Task details: Do any lines in the data below contain "Pedro"? If so, copy every one of them.

Records from a data collection:

──────────────────────────────

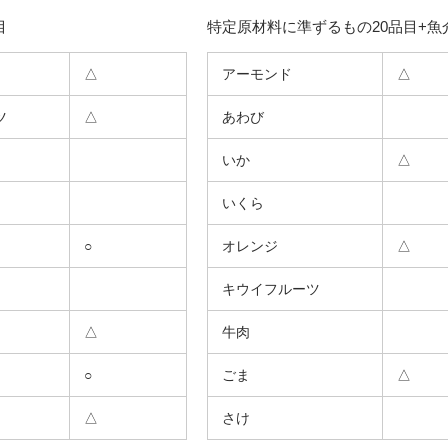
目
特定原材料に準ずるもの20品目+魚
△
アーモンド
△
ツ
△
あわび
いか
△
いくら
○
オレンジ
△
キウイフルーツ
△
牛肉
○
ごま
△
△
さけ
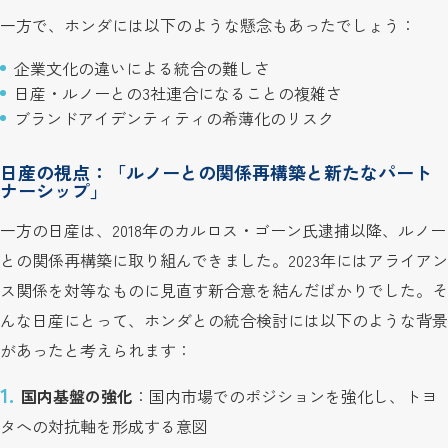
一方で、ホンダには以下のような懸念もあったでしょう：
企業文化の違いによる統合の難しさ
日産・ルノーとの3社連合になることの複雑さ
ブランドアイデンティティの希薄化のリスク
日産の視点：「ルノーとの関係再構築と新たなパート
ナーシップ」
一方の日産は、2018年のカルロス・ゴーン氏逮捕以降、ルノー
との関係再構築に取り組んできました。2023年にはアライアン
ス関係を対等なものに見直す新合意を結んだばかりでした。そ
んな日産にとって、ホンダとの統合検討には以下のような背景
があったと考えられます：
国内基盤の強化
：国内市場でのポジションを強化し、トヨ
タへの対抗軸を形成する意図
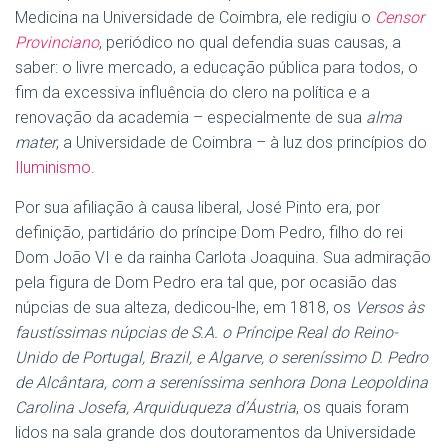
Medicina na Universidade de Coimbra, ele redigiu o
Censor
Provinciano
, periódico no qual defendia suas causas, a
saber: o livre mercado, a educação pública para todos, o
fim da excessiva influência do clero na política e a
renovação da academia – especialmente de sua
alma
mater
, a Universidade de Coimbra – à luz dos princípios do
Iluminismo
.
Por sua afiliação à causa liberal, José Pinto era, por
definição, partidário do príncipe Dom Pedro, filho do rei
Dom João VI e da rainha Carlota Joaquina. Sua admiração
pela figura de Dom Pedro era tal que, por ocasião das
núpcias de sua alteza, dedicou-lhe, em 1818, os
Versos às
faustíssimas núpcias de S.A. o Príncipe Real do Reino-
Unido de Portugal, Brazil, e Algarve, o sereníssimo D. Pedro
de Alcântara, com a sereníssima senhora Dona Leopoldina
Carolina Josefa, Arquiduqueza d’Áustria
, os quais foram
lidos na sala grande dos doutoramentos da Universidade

──────────────────────────────

Solution to this problem:
definição, partidário do príncipe Dom Pedro, filho do rei
pela figura de Dom Pedro era tal que, por ocasião das
Unido de Portugal, Brazil, e Algarve, o sereníssimo D. Pedro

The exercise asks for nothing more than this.